A cura di Ilaria Mitrugno

Nonostante non occupi più le prime pagine dei giornali, la guerra in Ucraina continua a produrre, oltre al crescente numero di vittime civili, devastanti conseguenze ambientali ed economiche. Secondo un’analisi condotta dal governo ucraino si registrano più di 5 mila morti e si stima che i danni economici per il Paese superino i 500 miliardi di euro.

L’organizzazione ucraina Ecoaction ha rilevato ben 514 potenziali impatti ambientali causati dall’aggressione della Russia sul territorio. Effetti che riguardano principalmente:

–           la distruzione di impianti industriali e conseguente dispersione di fumi tossici

–           l’ecosistema marino e la biodiversità

–           la sicurezza energetica

La regione del Donbass è sede di quasi la metà dei 465 siti di stoccaggio per rifiuti industriali. In quelli che sembrano ampi stagni, vengono in realtà versati gli scarti e le sostanze tossiche prodotte dall’industria mineraria, chimica ed energetica della regione. Ad oggi, molte di queste imprese sono state abbandonate o sono andate in rovina, riempendosi così di materiali inquinanti e talvolta radioattivi

Se da un lato i dati sono importanti per capire cosa stia accadendo, questi non hanno la stessa risonanza e potenza delle immagini. 

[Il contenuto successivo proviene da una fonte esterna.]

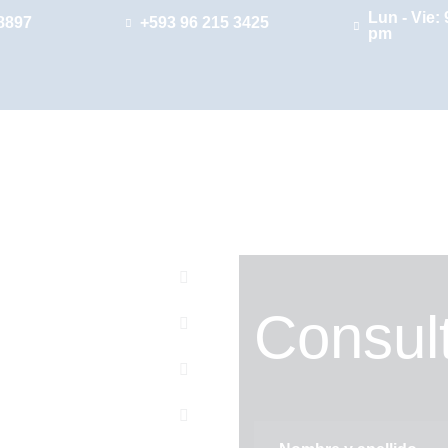
INICIO
Lun - Vie: 
8897
+593 96 215 3425
pm
NUESTRA FIRMA
ÁREA
INTERNACIONAL
¡HABLA CON
NOSOTROS!
Consult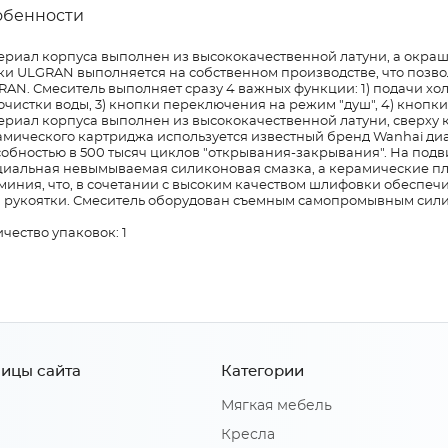
обенности
ериал корпуса выполнен из высококачественной латуни, а окраш
ки ULGRAN выполняется на собственном производстве, что позво
AN. Смеситель выполняет сразу 4 важных функции: 1) подачи хо
очистки воды, 3) кнопки переключения на режим "душ", 4) кноп
риал корпуса выполнен из высококачественной латуни, сверху к
амического картриджа используется известный бренд Wanhai ди
собностью в 500 тысяч циклов "открывания-закрывания". На под
циальная невымываемая силиконовая смазка, а керамические пл
иния, что, в сочетании с высоким качеством шлифовки обеспечи
а рукоятки. Смеситель оборудован съемным самопромывным сил
чество упаковок: 1
ицы сайта
Категории
Мягкая мебель
Кресла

L’immagine di una inquietante colonna di fumo, diffusa dalla BBC, ha destato la preoccupazione di molti, soprattutto dei cittadini finlandesi vicini al confine russo, che per primi hanno denunciato il fatto.    

Il gesto della Russia di bruciare 4 milioni di metri cubi di gas al giorno  nella stazione di Portovaya, per un valore economico di 10 milioni di euro, sembrerebbe un modo per affermare la sua egemonia. In realtà, secondo alcuni esperti, la multinazionale Gazprom starebbe facendo ricorso al cosiddetto gas flaring, una pratica utilizzata solitamente dalle compagnie energetiche al fine di liberarsi facilmente del gas inutilizzato, causando così una colonna di fumo.

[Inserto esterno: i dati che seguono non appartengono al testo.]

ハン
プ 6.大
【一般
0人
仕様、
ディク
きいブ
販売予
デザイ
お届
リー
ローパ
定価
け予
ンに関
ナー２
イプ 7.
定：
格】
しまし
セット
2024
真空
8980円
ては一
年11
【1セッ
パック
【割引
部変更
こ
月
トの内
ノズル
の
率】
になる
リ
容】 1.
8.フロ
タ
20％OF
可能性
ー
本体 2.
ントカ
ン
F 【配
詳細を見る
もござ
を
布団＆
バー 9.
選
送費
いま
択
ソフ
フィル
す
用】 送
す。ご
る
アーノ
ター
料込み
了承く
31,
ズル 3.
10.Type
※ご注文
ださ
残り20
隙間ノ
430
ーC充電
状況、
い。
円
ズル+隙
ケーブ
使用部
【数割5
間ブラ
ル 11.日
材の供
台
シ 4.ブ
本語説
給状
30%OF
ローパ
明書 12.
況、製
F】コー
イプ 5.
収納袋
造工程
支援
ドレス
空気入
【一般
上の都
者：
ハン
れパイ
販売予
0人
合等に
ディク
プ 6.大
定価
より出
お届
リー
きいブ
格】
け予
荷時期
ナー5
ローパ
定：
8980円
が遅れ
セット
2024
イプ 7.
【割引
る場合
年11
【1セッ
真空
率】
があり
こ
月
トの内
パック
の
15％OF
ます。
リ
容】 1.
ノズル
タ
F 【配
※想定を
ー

In particolare, il ricorso a questa tecnica sarebbe dovuto all’impossibilità di gestire enormi quantità di gas a causa di malfunzionamenti del gasdotto Nord Stream 1. Un’inefficienza dovuta probabilmente all’embargo commerciale da parte dell’UE che non permetterebbe all’azienda di sostituire le componenti necessarie alla riparazione dell’impianto.

Non si può affermare con sicurezza se sia stata una scelta di carattere tecnico o una strategia adottata dal governo russo. Ad ogni modo, gli scienziati si sono dichiarati preoccupati per l’emissione di grandi volumi di anidride carbonica e fuliggine, i cosiddetti black carbon. Più precisamente Petteri Taalas, segretario generale dell’Organizzazione meteorologica mondiale, ha chiarito che ciò porterebbe allo scioglimento del ghiaccio artico, accelerando così il riscaldamento globale nelle regioni settentrionali. 

È evidente che superare la crisi energetica ed economica è una necessità, ma il problema ambientale non è da meno. Non si deve dimenticare che sono proprio i danni all’ecosistema a provocare le peggiori conseguenze a lungo termine. Non si sa con certezza quando questa guerra avrà fine, ciò che è certo però è che a pagare il prezzo più caro saranno sempre l’ambiente e le future generazioni.